Évolution du CA, nouveaux contrats, programmes de recherche, partenariats... Chaque mois, le dirigeant transmet au CE les mêmes données économiques et sociales que celles fournies à son comité de direction quelques jours plus tôt. Et ce, même les plus sensibles. À l'issue de leur réunion, les élus ajoutent leurs questions et commentaires et le dirigeant ses réponses, sur une synthèse de quelques pages. Le document, enrichi selon un code couleur précis, est ensuite diffusé tel quel à l'ensemble des salariés.

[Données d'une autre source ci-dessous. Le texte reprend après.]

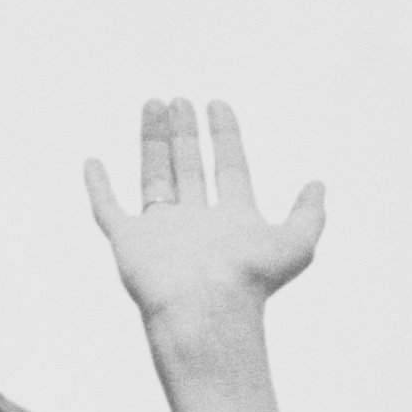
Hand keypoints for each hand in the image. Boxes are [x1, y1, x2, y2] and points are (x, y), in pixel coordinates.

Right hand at [81, 97, 323, 411]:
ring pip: (154, 175)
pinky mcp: (129, 241)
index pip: (229, 167)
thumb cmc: (249, 282)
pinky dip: (99, 187)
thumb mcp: (295, 244)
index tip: (218, 105)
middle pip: (190, 166)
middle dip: (185, 133)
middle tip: (180, 100)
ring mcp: (161, 232)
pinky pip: (108, 209)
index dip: (226, 136)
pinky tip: (93, 162)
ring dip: (151, 140)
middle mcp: (196, 224)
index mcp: (232, 221)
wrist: (205, 310)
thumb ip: (309, 215)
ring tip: (152, 103)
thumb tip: (318, 185)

"L'information doit être la même pour tous. Quand les élus ont un doute, ils sollicitent le service comptable ou le directeur financier. Nous nous concentrons ainsi sur l'essentiel sans perdre de temps à corriger des rumeurs. Ils apportent d'ailleurs des questions judicieuses et me donnent des conseils pertinents, sur un modèle semblable à celui du conseil de surveillance allemand", salue Jean-Paul Kovalevsky, qui a, en parallèle, opté pour l'actionnariat salarié afin de galvaniser l'implication des salariés. Pour gagner en efficacité lors des échanges, le chef d'entreprise a, dès le départ, investi dans la formation des représentants du personnel, notamment en matière de négociation et d'organisation des réunions. Si les désaccords sont rares, ils existent. "Mais je ne leur demande pas d'endosser mes responsabilités. Au final, c'est toujours moi qui tranche et prends les décisions."

Coconstruction

Le chef d'entreprise en est convaincu, cette démarche de coconstruction globale ne fait qu'améliorer la performance de Vibratec, qui a réalisé un CA de 10 M€ en 2015 (contre 7,5 M€ en 2009). Il en veut pour preuve les différentes solutions commerciales développées grâce à ces consultations (service de simulation vibroacoustique sur machines), mais aussi les nombreuses actions de prévention des risques professionnels (enrichissement du document unique, plan de sécurité annuel, etc.) initiées par le CHSCT qui ont amélioré les process et installations. Il l'affirme : le dialogue social est avant tout un précieux outil collectif de création de valeur.